Having never met some of the community groups and small businesses he worked with over the course of the pandemic, Bernard Joyce has experienced a side to remote working that might still seem a little alien to those who have relocated but perhaps retain a connection to bigger organisations.

He does, he says, “a little bit of everything”, including some third-level lecturing, report writing and planning, and is currently working on a Belfast-based project with Macra na Feirme.

Most of it is done from his home in Ballyvary, near Castlebar, where he also spends a bit of time volunteering with the local GAA club and doing battle with Eir over the wifi signal.

“It’s been fairly consistent for the last few months but at one stage during the pandemic, my wife and I were both working from home and we had 0.9 of a megabit or something like that. It is a drawback but it has improved,” he says.

“I still have the option of dropping into the iHub [in Castlebar] and sometimes that’s just so you have the chance of going for a cup of tea and maybe meeting someone. You can be trying to solve a problem in your head and you bump into someone who can help, either because they have had the same problem or they know someone who knows something about the issue. You don’t get that at home.”

Louise McGinty

Louise McGinty, a graphic designer, was brought up on the Wirral, Merseyside, but all four of her grandparents came from Achill and she had been a regular visitor all her life. She jokes about the inevitability of her marrying somebody from the island and moved there in 2017 after 18 years in Dublin.

Her initial move to remote working came with the birth of her first child 17 years ago. “I wanted more flexibility but the company I was working for said no as they didn’t want to set a precedent.

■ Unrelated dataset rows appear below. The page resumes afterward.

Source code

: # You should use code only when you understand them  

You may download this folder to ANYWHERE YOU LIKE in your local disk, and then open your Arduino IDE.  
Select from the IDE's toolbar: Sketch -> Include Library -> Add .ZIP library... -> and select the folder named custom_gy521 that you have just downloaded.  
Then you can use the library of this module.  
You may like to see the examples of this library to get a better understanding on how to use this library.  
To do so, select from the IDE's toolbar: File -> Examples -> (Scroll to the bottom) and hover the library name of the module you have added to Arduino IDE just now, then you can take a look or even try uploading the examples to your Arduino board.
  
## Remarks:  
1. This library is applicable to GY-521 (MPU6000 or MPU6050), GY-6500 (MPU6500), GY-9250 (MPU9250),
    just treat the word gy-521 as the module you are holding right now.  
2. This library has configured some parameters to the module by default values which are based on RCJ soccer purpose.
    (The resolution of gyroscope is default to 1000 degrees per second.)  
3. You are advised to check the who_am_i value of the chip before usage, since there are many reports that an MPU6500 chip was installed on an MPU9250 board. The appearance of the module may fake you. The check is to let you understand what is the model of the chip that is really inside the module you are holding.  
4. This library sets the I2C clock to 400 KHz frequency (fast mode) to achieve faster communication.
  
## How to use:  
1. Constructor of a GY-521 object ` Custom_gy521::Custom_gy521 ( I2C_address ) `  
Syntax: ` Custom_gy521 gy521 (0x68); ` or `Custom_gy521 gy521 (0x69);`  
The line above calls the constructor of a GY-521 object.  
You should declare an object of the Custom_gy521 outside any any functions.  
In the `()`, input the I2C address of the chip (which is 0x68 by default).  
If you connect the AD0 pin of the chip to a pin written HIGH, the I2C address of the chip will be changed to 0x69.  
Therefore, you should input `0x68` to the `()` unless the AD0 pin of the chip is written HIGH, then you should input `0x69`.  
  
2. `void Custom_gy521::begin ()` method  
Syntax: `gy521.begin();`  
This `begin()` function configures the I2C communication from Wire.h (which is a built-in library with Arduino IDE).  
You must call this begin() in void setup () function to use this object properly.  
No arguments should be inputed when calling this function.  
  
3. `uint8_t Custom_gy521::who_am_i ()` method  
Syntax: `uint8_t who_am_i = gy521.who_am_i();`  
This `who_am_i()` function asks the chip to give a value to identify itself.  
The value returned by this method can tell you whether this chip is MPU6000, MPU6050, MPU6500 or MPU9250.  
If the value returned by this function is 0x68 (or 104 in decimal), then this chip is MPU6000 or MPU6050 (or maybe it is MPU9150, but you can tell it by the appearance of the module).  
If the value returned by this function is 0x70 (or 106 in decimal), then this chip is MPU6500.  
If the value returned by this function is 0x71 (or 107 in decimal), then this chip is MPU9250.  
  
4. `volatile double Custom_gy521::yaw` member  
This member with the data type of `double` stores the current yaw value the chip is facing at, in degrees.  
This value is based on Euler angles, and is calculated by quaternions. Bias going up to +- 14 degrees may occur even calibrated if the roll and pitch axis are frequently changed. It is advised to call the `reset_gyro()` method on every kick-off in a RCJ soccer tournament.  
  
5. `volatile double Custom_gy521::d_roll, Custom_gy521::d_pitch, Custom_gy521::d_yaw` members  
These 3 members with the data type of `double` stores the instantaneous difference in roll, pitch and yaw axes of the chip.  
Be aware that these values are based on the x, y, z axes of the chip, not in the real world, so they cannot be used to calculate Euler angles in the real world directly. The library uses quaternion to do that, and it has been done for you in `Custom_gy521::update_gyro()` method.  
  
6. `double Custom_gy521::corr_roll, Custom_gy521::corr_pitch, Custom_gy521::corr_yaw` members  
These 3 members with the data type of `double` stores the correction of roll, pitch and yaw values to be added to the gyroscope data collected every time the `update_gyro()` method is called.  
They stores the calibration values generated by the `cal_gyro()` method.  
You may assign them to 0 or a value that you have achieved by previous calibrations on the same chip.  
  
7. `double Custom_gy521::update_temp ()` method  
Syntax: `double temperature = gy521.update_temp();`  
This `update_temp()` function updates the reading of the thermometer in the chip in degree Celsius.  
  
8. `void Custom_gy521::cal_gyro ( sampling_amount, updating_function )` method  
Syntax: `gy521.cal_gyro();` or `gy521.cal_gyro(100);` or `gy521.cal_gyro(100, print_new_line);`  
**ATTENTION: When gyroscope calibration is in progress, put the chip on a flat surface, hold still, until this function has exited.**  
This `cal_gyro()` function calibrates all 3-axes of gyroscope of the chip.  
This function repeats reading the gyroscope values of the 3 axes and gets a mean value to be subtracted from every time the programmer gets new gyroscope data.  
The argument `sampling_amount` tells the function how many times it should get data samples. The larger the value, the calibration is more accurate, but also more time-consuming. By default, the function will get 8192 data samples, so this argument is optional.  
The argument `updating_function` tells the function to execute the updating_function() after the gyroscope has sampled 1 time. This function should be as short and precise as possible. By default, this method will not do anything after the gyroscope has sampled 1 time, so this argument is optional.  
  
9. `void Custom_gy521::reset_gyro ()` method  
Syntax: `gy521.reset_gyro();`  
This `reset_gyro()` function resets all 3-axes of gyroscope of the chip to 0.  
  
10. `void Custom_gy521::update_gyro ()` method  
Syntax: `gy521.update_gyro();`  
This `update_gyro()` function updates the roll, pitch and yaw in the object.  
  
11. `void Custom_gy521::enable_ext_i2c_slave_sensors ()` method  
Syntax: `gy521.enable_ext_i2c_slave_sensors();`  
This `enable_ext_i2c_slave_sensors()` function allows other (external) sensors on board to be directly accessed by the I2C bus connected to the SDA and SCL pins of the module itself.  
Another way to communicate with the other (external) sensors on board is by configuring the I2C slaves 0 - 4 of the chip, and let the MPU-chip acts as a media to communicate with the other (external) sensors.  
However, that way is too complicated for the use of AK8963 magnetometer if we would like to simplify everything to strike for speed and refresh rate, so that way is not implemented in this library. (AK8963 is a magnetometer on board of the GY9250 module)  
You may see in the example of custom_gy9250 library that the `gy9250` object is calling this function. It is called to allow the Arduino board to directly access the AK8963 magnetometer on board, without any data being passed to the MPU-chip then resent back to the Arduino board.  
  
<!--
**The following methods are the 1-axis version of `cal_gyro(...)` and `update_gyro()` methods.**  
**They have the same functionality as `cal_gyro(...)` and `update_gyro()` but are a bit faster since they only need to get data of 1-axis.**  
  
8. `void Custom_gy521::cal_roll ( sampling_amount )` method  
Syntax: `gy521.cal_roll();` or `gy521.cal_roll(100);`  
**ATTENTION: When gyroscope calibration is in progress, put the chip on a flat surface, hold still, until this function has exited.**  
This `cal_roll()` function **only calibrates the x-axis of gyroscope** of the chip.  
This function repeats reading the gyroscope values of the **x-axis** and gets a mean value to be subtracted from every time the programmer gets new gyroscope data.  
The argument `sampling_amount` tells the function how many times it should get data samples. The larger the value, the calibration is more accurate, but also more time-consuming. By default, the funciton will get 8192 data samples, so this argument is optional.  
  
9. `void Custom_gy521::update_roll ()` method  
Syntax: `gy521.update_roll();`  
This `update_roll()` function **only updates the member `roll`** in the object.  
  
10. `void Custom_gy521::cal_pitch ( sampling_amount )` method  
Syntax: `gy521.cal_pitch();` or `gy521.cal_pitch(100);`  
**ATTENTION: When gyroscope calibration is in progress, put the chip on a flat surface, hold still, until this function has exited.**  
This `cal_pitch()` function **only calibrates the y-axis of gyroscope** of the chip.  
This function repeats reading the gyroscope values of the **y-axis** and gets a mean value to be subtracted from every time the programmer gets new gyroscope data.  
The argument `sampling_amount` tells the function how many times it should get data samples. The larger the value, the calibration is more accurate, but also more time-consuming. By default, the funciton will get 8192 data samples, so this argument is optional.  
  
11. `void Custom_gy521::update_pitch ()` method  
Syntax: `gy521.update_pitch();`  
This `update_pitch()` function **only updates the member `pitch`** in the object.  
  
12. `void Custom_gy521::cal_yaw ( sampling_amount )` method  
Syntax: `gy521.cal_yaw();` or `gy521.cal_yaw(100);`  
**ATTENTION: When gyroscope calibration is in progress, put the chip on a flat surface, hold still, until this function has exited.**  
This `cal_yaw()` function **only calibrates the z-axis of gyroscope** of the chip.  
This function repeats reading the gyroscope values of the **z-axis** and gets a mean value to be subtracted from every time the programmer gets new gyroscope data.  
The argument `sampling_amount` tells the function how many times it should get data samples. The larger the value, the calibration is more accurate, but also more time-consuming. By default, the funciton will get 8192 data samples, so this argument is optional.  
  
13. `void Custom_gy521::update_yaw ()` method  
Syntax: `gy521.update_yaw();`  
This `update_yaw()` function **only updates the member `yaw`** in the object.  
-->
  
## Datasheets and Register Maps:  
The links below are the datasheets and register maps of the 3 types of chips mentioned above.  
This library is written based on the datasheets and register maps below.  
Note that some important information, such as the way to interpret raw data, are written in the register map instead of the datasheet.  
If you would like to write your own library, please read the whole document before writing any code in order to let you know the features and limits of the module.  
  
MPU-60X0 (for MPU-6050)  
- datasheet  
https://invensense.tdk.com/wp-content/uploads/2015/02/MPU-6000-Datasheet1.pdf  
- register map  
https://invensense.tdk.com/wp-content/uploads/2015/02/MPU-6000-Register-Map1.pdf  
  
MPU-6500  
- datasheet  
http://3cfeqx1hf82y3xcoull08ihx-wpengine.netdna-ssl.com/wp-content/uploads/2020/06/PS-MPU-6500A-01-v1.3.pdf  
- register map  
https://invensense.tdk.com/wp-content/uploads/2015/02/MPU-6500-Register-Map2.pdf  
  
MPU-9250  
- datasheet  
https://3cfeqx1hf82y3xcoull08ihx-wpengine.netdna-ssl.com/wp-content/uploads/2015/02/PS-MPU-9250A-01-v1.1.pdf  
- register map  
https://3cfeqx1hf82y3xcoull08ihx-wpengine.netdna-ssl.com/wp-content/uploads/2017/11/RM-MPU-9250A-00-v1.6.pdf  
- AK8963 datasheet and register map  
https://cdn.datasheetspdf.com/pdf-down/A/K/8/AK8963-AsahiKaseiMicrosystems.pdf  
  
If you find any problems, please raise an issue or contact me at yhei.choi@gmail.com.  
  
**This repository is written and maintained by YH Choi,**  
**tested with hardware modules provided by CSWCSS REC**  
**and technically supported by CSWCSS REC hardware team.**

I went ahead anyway and they were very good to me, they basically gave me my wages in freelance work the first year,” she says.

These days she runs her business, Impack.ie, from her home on the island and is gearing up for a holiday season likely to be boosted by the success of The Banshees of Inisherin. “You need that flexibility in your life, there is always a sports day or something with the kids and I can do a day’s work and get out to the beach. Broadband used to be an issue, it’s important for me, I’m always searching for images online or send large packages, but the options are much better now. There’s nothing really you can’t get or do here.”